Reacción a "Reactions: study shows usefulness of quantum computer in practical scientific applications"

The paper by Kandala et al. is a paper of excellent quality, demonstrating the computational power of IBM's 127-cubit quantum computer. The content of the paper is quite technical, focusing on questions such as the simulation of physics problems on these computers, the extraction of quantitatively good predictions despite the imprecision of the computer, and the comparison with other simulation techniques using conventional computers that quantum physicists have perfected in recent years.  

The main message of the paper can be summarised in three statements:  

1. The quantum computers we have, although imprecise, can simulate problems of interest to physics that are of high complexity. In particular, this work has focused on simulating what is known as the "Ising model with transverse field", a fundamental physical problem in the study of magnetism.  
2. Although the quantum computer makes errors (cubits lose coherence, operations are not 100% accurate, etc.), the structure of the errors it makes is not arbitrary. Thanks to this, IBM has perfected a protocol that makes it possible to cancel the errors introduced by the quantum computer, obtaining very precise quantitative predictions.  
3. There are other simulation techniques that physicists use to study this type of problem on large "classical" computers.

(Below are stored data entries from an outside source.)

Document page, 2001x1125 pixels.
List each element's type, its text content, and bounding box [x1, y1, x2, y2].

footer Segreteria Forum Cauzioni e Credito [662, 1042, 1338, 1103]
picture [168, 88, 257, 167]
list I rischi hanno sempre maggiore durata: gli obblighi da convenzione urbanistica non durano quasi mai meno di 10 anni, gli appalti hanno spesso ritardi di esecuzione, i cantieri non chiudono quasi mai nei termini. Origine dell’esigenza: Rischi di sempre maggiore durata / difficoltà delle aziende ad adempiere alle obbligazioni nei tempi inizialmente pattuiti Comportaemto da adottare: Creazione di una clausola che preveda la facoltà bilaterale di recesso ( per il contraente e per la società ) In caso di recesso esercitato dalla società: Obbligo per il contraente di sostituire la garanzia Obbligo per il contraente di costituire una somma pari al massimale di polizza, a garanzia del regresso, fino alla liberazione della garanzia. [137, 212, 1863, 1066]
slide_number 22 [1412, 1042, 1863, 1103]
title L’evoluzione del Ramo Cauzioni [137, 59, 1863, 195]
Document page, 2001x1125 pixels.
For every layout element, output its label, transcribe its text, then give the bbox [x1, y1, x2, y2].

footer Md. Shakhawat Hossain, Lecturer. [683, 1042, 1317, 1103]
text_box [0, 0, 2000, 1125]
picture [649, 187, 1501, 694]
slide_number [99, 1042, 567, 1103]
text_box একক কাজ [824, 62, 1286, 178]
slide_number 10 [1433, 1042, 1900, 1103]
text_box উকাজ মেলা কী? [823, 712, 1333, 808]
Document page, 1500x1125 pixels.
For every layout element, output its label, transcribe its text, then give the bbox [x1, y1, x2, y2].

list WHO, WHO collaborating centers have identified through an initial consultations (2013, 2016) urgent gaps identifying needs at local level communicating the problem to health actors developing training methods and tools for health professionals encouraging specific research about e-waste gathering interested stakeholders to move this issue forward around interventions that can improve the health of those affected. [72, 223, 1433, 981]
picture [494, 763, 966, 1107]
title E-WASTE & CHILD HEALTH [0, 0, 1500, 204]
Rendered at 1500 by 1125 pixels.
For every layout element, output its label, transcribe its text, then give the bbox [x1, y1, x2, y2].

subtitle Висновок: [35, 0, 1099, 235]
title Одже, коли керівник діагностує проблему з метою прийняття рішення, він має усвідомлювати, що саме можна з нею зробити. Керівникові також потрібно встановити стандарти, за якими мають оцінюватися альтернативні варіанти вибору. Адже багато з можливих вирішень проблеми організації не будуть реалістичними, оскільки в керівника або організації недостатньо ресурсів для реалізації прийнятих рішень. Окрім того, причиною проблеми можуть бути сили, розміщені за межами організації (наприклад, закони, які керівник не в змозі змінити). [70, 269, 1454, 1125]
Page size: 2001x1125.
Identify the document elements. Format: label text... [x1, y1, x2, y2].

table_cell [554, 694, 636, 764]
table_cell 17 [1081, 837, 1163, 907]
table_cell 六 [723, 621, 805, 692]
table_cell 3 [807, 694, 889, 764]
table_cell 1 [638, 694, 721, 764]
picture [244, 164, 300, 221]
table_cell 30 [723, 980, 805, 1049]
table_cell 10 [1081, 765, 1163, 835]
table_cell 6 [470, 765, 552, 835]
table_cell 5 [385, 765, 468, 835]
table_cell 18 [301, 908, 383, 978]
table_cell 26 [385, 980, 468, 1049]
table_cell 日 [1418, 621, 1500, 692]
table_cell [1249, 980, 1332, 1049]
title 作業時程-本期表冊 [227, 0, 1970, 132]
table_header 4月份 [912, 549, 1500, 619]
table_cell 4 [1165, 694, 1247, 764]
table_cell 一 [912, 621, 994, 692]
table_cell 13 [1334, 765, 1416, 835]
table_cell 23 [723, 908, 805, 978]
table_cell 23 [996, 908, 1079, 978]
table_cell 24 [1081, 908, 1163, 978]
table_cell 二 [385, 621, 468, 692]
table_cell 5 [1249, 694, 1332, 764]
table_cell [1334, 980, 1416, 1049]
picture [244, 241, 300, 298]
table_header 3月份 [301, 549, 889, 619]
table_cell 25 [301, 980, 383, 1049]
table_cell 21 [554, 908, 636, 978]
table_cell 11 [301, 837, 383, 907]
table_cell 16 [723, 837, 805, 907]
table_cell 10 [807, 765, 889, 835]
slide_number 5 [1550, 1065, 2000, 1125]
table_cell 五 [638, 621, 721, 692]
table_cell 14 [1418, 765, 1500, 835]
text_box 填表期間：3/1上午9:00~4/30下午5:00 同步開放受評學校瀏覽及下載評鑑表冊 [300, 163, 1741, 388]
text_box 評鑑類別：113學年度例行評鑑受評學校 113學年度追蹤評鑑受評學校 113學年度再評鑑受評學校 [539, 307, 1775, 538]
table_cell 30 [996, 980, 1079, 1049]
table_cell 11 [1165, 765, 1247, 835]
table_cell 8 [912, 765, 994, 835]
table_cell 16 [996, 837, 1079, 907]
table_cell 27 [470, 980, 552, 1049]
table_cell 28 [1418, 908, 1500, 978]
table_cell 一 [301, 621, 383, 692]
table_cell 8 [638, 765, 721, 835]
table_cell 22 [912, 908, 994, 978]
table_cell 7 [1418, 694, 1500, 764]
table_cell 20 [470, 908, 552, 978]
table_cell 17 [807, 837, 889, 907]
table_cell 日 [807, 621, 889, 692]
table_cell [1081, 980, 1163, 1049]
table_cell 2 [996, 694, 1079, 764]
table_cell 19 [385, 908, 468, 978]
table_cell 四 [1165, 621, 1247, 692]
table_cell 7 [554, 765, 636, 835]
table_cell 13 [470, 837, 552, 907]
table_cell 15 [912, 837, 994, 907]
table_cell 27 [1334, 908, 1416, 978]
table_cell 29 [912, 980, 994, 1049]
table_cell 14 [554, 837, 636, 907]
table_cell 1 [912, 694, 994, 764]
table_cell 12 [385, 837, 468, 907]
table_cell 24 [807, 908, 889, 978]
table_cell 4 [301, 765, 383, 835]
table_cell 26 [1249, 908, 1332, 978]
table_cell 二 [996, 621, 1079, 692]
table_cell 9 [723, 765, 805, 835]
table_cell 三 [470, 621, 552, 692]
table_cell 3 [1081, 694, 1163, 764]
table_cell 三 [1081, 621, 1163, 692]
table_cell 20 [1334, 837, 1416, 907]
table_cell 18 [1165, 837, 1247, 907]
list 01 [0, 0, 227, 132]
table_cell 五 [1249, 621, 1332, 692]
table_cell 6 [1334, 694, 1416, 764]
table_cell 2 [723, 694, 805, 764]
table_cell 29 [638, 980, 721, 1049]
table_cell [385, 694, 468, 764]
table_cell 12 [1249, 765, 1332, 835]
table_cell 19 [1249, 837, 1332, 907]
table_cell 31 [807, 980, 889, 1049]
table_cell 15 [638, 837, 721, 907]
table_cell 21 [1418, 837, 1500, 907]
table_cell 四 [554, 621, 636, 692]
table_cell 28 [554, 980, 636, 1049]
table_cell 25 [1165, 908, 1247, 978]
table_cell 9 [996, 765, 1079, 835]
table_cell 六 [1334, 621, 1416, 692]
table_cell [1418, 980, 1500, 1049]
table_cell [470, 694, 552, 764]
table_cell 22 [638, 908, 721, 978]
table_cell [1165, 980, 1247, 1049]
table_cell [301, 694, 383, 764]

In this paper they have applied two such methods, known as "tensor networks", and found that they produce less accurate results than the quantum computer.  

This is extremely interesting work, and helps to reinforce the usefulness of quantum computers in scientific applications, even in scenarios where we do not have perfect cubits and error correction. After this work, the existence of computers with 413 cubits, such as the Osprey chip, where this type of problem is currently impossible to tackle with tensor networks, becomes even more attractive. It also opens up important questions about what other physical problems can be studied on these processors and whether the error mitigation techniques created by IBM will have the same effect on them.  

Is the result definitive? Not necessarily. Just as Google's work on quantum supremacy piqued the interest of scientists, who developed new simulation methods now capable of reproducing that experiment, it is possible that other scientists will improve the state of the art in "tensor networks" and match or surpass what this processor can do with 127 cubits.